Scan the entries below and return each line that contains "Paste".

[Opening Data extracts section]

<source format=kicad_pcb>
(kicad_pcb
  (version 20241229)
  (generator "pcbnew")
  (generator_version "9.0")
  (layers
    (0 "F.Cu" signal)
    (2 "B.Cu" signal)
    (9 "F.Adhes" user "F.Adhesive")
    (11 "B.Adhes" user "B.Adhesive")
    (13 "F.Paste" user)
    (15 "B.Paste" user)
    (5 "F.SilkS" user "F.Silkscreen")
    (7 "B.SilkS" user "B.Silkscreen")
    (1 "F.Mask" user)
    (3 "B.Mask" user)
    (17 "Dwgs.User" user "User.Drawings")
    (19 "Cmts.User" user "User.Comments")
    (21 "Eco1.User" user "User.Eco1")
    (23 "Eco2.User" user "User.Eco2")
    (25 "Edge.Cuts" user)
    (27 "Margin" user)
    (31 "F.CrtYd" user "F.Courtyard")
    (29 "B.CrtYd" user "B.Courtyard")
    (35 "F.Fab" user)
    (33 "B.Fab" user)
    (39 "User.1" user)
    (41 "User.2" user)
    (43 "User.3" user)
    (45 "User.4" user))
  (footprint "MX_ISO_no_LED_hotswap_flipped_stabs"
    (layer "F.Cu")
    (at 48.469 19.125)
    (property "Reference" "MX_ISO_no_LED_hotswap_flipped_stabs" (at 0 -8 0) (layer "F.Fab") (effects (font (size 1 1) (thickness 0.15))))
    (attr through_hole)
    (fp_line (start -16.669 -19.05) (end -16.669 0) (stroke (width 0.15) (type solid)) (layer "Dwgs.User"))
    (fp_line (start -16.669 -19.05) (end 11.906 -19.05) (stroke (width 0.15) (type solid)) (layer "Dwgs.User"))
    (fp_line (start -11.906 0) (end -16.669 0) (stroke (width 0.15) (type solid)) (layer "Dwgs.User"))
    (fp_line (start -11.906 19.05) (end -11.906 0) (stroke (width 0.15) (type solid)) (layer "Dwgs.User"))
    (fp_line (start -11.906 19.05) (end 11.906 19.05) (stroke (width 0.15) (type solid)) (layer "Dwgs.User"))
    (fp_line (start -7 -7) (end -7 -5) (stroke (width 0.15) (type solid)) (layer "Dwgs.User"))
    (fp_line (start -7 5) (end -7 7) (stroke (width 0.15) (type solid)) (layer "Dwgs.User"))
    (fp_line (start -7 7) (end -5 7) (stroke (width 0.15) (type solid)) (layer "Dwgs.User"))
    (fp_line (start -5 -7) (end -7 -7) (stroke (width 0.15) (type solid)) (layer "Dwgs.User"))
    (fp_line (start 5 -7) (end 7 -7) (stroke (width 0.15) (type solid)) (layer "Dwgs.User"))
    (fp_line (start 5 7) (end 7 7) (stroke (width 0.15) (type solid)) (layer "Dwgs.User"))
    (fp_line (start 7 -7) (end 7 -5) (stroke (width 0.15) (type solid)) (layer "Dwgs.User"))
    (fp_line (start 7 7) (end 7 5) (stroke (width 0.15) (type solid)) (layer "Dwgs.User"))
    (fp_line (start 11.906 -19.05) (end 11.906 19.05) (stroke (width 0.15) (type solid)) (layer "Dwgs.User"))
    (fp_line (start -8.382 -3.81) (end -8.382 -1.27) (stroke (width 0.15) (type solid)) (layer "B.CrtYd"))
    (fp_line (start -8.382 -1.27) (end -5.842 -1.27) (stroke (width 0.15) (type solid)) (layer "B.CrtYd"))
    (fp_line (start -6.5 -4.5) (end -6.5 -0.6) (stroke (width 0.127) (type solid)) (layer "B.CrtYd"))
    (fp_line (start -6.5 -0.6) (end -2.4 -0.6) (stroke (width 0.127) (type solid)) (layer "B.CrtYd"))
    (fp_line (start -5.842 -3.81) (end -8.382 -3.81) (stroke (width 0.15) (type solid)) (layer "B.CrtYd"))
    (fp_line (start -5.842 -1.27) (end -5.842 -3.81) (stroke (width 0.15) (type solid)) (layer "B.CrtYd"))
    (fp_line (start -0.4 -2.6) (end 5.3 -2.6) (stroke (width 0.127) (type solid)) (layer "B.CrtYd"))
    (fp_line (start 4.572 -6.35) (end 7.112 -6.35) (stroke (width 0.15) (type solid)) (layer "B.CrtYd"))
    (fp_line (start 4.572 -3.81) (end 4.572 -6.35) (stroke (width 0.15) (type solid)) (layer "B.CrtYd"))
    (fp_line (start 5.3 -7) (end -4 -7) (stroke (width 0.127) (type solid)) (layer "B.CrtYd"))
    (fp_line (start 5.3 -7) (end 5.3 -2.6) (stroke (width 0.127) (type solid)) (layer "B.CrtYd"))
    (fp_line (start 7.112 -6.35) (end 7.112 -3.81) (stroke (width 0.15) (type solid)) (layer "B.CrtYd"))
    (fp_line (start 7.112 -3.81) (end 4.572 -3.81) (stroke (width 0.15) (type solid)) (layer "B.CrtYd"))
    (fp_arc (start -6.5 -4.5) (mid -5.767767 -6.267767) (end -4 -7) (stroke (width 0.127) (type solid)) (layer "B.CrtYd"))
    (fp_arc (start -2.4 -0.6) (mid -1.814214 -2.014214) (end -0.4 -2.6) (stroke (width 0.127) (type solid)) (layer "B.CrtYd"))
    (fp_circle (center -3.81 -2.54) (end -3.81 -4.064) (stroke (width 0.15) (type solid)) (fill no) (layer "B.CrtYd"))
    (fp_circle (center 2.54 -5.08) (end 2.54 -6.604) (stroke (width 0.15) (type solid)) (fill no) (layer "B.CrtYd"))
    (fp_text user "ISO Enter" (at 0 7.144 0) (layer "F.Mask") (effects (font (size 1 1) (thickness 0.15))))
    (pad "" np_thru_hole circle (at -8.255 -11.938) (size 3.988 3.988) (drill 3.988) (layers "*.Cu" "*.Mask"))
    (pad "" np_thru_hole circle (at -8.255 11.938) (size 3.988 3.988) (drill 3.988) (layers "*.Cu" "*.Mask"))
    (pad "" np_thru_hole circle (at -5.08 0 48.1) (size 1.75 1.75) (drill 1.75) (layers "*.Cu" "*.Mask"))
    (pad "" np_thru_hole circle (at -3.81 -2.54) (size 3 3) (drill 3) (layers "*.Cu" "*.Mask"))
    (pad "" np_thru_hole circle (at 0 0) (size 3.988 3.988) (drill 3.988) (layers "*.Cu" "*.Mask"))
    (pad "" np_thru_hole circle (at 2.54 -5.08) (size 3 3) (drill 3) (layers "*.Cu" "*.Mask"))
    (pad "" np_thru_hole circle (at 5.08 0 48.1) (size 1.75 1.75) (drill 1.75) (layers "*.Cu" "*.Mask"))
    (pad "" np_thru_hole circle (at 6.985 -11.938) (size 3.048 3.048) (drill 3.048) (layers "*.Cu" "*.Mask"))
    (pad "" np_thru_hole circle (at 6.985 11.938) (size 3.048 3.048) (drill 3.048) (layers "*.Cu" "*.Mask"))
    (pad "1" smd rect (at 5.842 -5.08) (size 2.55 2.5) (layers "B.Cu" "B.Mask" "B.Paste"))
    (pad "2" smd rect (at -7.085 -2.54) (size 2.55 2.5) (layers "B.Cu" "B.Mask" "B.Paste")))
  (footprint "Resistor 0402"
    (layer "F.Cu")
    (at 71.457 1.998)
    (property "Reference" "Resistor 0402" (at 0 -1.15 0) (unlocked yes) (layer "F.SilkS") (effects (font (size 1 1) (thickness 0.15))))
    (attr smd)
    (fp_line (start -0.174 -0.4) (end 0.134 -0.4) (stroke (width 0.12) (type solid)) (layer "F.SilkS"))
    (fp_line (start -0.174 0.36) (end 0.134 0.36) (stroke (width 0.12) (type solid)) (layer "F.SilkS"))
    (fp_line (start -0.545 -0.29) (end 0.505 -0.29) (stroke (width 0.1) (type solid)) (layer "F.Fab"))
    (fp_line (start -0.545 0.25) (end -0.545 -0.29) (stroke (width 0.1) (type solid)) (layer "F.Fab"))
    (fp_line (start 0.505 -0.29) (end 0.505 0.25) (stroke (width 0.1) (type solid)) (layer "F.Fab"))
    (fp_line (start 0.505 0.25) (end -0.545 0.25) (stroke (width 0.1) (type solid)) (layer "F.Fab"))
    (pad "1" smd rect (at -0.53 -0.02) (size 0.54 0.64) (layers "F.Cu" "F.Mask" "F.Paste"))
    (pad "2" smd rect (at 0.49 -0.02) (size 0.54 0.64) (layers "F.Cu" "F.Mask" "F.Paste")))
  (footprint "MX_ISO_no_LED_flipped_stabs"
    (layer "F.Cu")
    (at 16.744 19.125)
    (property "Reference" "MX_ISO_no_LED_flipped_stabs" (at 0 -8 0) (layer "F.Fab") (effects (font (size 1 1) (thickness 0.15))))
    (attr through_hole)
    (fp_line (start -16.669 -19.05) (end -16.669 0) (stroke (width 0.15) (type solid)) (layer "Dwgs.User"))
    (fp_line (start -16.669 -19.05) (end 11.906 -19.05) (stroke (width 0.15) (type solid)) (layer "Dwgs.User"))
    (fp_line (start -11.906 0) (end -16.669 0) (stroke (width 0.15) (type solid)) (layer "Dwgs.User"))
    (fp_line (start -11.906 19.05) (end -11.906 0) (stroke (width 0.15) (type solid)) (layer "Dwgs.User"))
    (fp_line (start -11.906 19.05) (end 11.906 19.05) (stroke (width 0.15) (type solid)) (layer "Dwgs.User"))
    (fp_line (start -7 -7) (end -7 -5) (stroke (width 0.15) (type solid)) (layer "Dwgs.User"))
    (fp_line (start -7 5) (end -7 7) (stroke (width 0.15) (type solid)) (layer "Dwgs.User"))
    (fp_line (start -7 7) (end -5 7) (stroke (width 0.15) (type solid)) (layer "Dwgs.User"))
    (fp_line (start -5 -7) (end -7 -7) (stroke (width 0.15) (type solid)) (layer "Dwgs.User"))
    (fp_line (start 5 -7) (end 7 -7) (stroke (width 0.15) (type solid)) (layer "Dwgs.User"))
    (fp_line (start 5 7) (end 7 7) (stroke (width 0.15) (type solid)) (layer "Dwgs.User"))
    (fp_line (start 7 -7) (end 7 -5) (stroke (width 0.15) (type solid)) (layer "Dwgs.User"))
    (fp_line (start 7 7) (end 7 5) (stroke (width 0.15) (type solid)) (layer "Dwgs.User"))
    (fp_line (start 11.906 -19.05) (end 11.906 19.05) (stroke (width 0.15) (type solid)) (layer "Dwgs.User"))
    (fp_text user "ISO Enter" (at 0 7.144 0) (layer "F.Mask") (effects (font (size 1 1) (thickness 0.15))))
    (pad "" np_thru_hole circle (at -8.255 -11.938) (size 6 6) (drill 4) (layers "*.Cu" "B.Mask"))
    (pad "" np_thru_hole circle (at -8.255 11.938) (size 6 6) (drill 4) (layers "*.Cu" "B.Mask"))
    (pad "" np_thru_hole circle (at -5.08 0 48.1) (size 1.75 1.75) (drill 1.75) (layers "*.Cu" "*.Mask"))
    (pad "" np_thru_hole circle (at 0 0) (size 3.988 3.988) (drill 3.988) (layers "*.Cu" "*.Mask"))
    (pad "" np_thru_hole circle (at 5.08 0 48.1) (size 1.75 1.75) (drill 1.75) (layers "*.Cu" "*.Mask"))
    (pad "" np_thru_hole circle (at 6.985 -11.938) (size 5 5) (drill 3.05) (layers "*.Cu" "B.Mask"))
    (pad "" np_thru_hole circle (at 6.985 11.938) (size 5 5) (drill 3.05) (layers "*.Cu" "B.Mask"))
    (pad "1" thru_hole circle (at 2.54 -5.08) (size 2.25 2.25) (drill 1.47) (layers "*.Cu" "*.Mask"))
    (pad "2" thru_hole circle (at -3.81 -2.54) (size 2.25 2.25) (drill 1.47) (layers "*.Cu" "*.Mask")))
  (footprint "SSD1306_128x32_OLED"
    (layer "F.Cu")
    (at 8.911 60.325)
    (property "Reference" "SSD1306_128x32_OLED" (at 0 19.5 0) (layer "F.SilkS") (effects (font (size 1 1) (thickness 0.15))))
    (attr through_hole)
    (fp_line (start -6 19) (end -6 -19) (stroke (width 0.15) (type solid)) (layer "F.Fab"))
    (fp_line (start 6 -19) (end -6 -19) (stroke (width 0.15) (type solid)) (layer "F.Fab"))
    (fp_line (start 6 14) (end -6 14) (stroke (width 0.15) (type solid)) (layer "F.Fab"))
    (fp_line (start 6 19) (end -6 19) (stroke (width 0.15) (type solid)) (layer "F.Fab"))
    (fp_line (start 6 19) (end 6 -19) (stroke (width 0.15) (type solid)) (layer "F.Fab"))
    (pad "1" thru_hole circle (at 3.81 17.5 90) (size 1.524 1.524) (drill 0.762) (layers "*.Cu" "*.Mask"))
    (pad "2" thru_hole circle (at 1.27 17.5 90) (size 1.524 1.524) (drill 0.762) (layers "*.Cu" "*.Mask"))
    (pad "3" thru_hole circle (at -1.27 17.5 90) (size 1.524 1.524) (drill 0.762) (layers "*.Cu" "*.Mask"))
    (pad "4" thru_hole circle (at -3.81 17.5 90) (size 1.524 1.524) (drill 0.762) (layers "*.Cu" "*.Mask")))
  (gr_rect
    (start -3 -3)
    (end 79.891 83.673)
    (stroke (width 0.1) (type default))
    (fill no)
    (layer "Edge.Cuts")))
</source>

[Closing Data extracts section]

* Output
    (13 "F.Paste" user)
    (15 "B.Paste" user)
    (pad "1" smd rect (at 5.842 -5.08) (size 2.55 2.5) (layers "B.Cu" "B.Mask" "B.Paste"))
    (pad "2" smd rect (at -7.085 -2.54) (size 2.55 2.5) (layers "B.Cu" "B.Mask" "B.Paste")))
    (pad "1" smd rect (at -0.53 -0.02) (size 0.54 0.64) (layers "F.Cu" "F.Mask" "F.Paste"))
    (pad "2" smd rect (at 0.49 -0.02) (size 0.54 0.64) (layers "F.Cu" "F.Mask" "F.Paste")))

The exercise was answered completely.